Curioso é que uma santa tão boazinha dê nome à terrível palmatória de castigo escolar e doméstico, denominada “Santa Luzia dos Cinco Olhos”, em alusão aos cinco furos da palma. Essa denominação é de origem portuguesa, como explica Conceição Barros, na sua tese de mestrado em História da Educação, realizada na Faculdade de Letras da Universidade do Porto: “Este objeto de madeira era constituído por um cabo que terminava numa forma circular com cinco pequenos furos dispostos em cruz. A cruz fará alusão à cruz de Cristo e os cinco buraquinhos parecem representar os cinco sentidos corporais”.
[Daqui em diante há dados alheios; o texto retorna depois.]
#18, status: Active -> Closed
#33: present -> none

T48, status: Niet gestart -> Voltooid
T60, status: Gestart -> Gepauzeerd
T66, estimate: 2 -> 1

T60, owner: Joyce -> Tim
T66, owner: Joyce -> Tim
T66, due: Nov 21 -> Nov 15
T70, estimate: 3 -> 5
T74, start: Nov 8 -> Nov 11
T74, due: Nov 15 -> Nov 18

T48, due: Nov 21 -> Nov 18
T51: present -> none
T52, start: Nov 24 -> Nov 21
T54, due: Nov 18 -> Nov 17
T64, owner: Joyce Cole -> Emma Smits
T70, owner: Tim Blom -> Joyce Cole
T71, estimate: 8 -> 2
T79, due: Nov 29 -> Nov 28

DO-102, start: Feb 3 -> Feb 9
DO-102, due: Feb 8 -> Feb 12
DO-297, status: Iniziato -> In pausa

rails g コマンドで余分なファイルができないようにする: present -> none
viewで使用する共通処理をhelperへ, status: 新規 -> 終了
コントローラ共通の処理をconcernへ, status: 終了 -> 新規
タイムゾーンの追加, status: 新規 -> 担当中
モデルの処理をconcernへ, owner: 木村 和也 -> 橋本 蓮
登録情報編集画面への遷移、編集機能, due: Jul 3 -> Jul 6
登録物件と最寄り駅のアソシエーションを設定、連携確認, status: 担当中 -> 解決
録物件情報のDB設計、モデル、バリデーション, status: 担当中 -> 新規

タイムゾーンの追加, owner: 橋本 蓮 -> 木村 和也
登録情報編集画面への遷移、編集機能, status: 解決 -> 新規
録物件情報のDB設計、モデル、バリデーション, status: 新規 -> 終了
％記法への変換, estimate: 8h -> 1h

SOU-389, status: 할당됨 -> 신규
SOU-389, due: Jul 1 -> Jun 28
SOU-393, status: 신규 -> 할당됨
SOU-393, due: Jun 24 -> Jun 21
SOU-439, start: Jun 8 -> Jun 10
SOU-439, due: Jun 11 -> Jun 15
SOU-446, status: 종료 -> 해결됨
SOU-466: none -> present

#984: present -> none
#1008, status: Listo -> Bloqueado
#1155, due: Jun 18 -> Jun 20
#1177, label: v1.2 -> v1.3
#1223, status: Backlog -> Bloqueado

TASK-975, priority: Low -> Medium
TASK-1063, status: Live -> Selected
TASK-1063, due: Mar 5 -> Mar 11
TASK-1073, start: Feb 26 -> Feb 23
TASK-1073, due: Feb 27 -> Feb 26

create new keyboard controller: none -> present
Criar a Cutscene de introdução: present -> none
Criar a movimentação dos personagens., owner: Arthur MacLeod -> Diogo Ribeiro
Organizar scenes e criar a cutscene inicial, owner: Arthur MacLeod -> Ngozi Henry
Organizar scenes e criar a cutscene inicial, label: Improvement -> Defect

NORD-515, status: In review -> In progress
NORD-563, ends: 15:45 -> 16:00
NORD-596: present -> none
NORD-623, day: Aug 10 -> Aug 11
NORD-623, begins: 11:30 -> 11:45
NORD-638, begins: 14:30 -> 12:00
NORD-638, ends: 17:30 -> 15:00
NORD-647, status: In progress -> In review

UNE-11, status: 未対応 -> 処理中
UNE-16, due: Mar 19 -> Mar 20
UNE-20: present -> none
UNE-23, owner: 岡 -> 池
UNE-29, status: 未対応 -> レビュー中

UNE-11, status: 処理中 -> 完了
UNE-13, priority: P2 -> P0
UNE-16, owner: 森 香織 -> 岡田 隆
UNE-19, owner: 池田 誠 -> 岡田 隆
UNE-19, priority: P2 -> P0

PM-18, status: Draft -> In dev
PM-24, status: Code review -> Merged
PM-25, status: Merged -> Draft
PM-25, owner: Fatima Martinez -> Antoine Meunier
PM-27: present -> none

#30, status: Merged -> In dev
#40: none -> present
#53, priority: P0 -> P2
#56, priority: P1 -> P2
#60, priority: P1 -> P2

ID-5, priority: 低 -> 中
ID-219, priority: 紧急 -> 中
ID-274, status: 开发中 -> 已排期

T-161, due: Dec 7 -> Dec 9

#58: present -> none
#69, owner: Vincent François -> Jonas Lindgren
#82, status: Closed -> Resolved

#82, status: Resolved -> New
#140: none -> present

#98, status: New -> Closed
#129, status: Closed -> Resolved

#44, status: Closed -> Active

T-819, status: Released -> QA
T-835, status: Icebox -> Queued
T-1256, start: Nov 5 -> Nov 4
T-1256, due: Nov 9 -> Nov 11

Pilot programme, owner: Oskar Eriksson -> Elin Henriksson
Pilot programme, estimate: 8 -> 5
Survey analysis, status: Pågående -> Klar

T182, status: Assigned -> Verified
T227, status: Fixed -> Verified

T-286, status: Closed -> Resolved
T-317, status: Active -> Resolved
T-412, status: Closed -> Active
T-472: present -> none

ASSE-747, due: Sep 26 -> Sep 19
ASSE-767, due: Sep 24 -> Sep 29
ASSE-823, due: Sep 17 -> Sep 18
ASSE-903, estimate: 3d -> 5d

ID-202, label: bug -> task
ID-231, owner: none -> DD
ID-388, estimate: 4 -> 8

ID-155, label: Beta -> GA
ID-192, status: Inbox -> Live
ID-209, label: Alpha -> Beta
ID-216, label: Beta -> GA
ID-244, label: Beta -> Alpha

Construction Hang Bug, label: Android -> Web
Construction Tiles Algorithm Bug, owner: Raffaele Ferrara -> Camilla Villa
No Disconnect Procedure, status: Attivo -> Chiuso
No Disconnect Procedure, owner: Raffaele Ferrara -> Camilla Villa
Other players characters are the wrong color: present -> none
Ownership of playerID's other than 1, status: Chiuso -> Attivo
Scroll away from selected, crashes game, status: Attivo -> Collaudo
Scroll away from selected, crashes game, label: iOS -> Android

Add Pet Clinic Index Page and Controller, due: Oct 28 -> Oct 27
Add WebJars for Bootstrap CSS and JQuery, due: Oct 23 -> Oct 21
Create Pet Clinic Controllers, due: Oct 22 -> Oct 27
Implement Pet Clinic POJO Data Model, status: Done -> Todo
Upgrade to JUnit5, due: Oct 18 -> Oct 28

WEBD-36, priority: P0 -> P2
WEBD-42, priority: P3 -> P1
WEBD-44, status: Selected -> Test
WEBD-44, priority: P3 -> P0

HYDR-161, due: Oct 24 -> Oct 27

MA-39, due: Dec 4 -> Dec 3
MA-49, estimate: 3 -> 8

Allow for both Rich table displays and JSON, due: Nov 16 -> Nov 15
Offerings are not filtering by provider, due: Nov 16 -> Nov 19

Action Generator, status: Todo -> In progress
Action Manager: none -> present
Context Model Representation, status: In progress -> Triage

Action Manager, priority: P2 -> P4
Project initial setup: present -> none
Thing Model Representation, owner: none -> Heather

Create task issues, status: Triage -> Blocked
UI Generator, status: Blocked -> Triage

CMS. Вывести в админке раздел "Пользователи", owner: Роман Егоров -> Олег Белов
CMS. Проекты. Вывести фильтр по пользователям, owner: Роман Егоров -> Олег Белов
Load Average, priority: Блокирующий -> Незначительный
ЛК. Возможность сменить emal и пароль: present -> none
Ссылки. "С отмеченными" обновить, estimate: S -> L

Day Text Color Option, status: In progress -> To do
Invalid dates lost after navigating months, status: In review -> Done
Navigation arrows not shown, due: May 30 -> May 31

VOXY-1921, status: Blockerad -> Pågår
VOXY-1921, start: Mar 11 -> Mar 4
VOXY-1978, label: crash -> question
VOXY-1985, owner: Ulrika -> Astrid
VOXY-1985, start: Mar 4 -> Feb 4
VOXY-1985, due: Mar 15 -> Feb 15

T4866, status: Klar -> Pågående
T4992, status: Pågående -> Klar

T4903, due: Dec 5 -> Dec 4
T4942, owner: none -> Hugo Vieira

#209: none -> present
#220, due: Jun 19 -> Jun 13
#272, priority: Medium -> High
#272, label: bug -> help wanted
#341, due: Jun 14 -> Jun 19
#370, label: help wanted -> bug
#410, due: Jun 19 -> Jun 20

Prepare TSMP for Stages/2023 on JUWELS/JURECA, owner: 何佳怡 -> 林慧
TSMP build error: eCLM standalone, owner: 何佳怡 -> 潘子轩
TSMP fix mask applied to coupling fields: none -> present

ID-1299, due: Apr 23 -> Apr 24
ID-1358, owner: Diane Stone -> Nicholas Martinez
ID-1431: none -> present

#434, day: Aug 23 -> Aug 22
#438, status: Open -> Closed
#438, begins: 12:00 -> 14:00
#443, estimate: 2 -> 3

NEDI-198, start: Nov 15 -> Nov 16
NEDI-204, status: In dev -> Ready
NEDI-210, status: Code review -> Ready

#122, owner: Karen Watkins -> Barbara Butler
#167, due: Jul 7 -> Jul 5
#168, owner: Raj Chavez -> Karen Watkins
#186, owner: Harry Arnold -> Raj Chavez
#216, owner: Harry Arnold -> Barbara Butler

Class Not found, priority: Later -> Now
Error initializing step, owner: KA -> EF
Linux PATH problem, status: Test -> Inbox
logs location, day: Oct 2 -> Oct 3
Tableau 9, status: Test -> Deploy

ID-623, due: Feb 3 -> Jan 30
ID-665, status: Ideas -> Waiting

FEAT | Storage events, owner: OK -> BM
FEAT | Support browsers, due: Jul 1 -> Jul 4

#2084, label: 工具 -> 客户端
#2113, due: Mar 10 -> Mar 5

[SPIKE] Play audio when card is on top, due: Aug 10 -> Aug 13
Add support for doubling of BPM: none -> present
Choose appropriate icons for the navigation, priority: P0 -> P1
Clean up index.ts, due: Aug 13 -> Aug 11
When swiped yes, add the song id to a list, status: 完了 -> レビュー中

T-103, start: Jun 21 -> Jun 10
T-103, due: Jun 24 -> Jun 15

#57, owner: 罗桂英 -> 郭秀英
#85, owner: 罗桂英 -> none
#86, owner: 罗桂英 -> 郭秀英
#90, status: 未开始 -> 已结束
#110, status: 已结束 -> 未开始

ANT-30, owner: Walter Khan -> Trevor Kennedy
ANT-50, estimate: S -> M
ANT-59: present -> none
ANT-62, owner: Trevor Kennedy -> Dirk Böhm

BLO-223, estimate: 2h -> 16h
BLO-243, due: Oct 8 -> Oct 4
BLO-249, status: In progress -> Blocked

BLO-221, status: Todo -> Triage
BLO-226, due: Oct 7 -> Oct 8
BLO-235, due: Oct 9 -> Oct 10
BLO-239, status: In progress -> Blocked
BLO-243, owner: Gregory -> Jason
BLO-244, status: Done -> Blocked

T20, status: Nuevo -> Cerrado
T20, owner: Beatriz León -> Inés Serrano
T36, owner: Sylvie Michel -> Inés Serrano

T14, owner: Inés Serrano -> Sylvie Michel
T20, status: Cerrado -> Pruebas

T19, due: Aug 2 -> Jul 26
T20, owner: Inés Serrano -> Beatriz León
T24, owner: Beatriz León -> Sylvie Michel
Menina levada que fui, nem tanto pelas travessuras mas pelas opiniões, que sustentava com muito atrevimento, vez por outra estava enfrentando os terríveis “cinco olhos” aplicados com vigor por Mamãe sobre as palmas das minhas mãos. Sou de uma infância onde criança tinha forçosamente que dar razão aos adultos e onde os castigos corporais eram não só permitidos como também recomendados. No meu caso, não adiantou de nada; continuei assim mesmo, opiniosa e do contra, e quem já lidou comigo sabe disso. Comigo, só se consegue as coisas “no jeitinho”. Sou teimosa como Santa Luzia mas, como não sou boba nem aspiro à santidade, dou meu jeito de parar antes de chegar ao martírio.

Durante muito tempo, na minha infância, a imagem da santinha era a última coisa que eu via antes de adormecer, em um quadro colocado de frente para a minha cama. Não recebi o nome, mas recebi a tradição e quem sabe por intercessão de Santa Luzia, a quem dediquei minhas rezas inocentes de criança, é que eu tenho hoje esses olhos tão ativos, tão curiosos, tão videntes das coisas desse mundo e de quantos outros mundos possam existir por aí.